Rwandan  lender taps KBC Group

Friday, April 1st, 2022 00:00 | By
A KCB banking hall. PHOTO/Courtesy

KCB Group yesterday received regulatory consent by the National Bank of Rwanda (BNR) to merge its newly acquired lender Banque Populaire du Rwanda (BPR) and KCB Bank Rwanda.

The nod means the two lenders will start operating as a single entity dubbed BPR Bank Rwanda effective April 1, whereby KCB Group will assume majority shareholding stake, making the entity Rwanda’s second largest bank.

The acquisition comes three months after similar overtures were cancelled after the lender moved to acquire a Tanzanian lender from London-listed Atlas Mara Limited, citing regulatory hurdles.

Regional expansion

With a 62.06 per cent stake in Banque Populaire du Rwanda Plc. (BPR), the deal gives KCB Group a stronger edge in deepening it’s ongoing group strategy, to scale up its regional presence.
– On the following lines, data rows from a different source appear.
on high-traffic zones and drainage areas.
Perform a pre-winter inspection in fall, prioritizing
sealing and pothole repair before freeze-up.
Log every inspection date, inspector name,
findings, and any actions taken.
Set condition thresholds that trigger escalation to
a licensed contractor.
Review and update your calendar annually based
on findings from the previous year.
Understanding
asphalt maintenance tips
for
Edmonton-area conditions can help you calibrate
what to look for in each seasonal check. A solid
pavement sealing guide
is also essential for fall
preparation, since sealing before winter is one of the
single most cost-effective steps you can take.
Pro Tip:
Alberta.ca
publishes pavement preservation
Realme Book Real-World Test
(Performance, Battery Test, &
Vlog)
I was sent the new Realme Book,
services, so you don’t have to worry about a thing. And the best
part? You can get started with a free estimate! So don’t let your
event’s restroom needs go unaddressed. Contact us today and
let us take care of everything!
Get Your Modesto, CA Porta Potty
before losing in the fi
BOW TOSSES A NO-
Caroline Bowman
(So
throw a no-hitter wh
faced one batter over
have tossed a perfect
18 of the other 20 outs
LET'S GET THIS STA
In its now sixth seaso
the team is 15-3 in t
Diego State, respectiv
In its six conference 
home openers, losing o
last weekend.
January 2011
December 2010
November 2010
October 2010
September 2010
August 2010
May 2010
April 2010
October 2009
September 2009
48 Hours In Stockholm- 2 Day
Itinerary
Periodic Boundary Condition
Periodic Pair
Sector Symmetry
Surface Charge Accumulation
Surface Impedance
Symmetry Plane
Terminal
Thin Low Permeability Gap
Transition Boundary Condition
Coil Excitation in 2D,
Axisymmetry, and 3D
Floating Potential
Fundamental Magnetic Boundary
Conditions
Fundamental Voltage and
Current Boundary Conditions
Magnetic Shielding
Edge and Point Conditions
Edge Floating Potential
“BPR as we know it today has a lot of potential. The success of this business will build on our era of undisputed leadership in the market and contribute towards Rwanda’s economic success journey. I am confident that we can re-write Rwanda’s next chapter of development and economic growth,” said KCB Group Chief executive Joshua Oigara.

KCB Group added 1,013 employees to its payroll last year, raising its workforce to 8,538 in the year ended December 2021, making it the largest employer among Kenyan lenders by staff count. The year before, KCB’s staff count stood at 7,525.

Subsequently, the BPR Bank Rwanda board approved on Thursday a new organization structure for the integrated entity, effective immediately, and subject to governance approvals obtained from BNR.

In the new changes, George Odhiambo becomes managing director BPR Bank Rwanda Plc., having previously served at the same position at KCB Bank Rwanda outlet.

“The structure has considered the necessity of smooth post-integration transition with minimal business and human capital disruption whilst retaining key talent resources as well as alignment to the KCB Group Structure for support and governance,” said Oigara.

Bank mergers typically result in the review and rationalisation of branch networks and head office operations, and normally credit availability, productivity, loan losses, deposit service charges, and interest-rate risk ordinarily tend to rise as a result.

KCB is also eyeing the Democratic Republic of Congo market after ending its pursuit of BancABC Tanzania, which is owned by Atlas Mara, as parties called off the deal citing unspecified regulatory hurdles.

Industry data

DRC, which was inaugurated this week as a member of the EAC bloc, is also a key market for Equity Group. Equity Banque Commercial du Congo (Equity BCDC) in February last year launched its new identity following the successful merger of Equity Bank Congo (EBC) and Banque Commerciale du Congo (BCDC), to form Equity BCDC.

Industry data shows that Equity Bank has now overtaken KCB Group as Kenya’s most profitable lender in terms of net earnings and dividend payout.

Equity Bank’s net income of Sh40 billion in the year ended December 2021 is a record for the bank and the industry, outpacing Sh34.1 billion posted by KCB Group – which was previously the biggest bank by earnings and assets.